Dans un monde dominé par l’intelligence artificielle, les cadres doivent affûter leurs armes, en l’occurrence élargir leur panel de compétences, pour rester à la page.
1. La pensée critique
C’est l’une des « compétences du futur » identifiées par l’étude du « World Economic Forum ». « À l’heure où de plus en plus de tâches sont confiées aux intelligences artificielles, faire preuve de recul vis-à-vis d’elles est clé », confirme Carolina Gracia Moreno, spécialiste du sujet au sein de l’organisme de formation Cegos. La pensée critique, c’est la capacité à analyser des informations de manière raisonnée. Elle suppose d’évaluer les sources d’information et les résultats de recherche proposés par les IA. Bien affûtée, cette pensée critique évite de faire aveuglément confiance aux technologies.
2. L'éthique
Intégrer des pratiques éthiques dans la gestion des projets IA devient capital. Ces prochains mois, les cadres auront tout intérêt à comprendre les principes fondamentaux de l’éthique, notamment ceux relatifs à la transparence de l’information, la protection de la vie privée et celle des données personnelles, au cadre juridique du RGPD… « Aujourd’hui, les cadres ont tendance à tout partager à ChatGPT, sans connaître les risques que ça suppose en matière de partage de données sensibles. Demain, ils devront utiliser l’IA de manière plus responsable », illustre Carolina Gracia Moreno.

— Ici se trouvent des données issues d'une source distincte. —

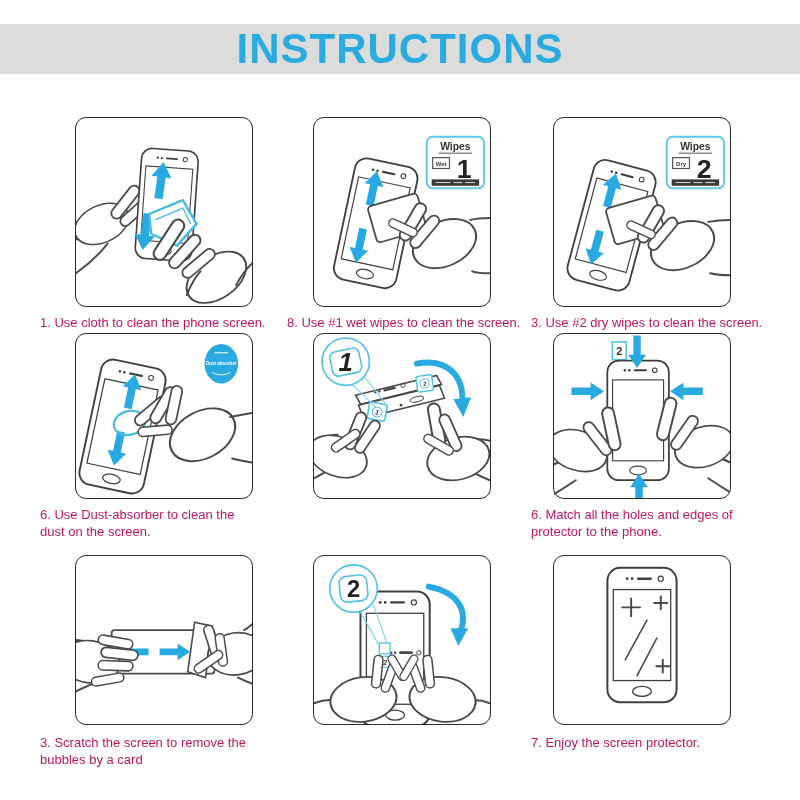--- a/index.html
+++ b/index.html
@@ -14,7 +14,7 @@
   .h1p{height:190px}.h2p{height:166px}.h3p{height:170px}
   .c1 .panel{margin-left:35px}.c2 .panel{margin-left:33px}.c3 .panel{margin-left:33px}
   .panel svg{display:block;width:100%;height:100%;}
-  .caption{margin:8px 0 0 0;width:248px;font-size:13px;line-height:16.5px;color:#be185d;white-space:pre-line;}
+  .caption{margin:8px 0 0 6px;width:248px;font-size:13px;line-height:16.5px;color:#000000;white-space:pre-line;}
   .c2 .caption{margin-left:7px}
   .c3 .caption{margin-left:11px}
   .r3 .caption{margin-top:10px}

3. L'agilité d'apprentissage
On l’a vu avec les outils d’IA générative comme ChatGPT : ils évoluent à grande vitesse. À peine assimilée, une pratique peut s’avérer obsolète quelques semaines plus tard. Dans ce contexte, les cadres qui auront les faveurs des entreprises seront ceux qui sauront apprendre, tout le temps, c’est-à-dire de manière continue. L’agilité dont ils devront faire preuve ne concerne pas uniquement l’apprentissage de nouveaux outils, mais également la capacité à s’adapter aux changements que les IA induisent dans les méthodes de travail, la collaboration, la gestion de projet…
4. La collaboration
On dit souvent de l’IA qu’elle « augmente » la collaboration entre les équipes, dans le sens où elle la rend plus efficace. Pour y parvenir, les cadres managers doivent par exemple favoriser le partage des connaissances en matière d’IA. « Ils peuvent capitaliser sur les cas d’usage de leurs collaborateurs, documenter leurs propres expériences sur le sujet, partager leurs prompts… », illustre l’experte de Cegos. Bref, construire collectivement une expertise, à l’échelle de l’équipe. L’objectif ? Que l’ensemble des expérimentations en matière d’IA serve la productivité de l’équipe.
5. L'expertise
L’IA n’est pas infaillible. Une étude menée par des chercheurs du MIT indique par exemple qu’elle est susceptible de se tromper (on parle alors « d’hallucinations ») de mentir et même de tricher. La généralisation des IA dans le monde de l’entreprise est ainsi une excellente opportunité, pour les cadres, d’asseoir davantage leur expertise. « Lorsqu’on utilise ChatGPT, on ignore sur quel contenu se basent les résultats. Il faut donc être en mesure d’avoir suffisamment d’expertise pour savoir si l’IA est dans le vrai ou non », estime Carolina Gracia Moreno.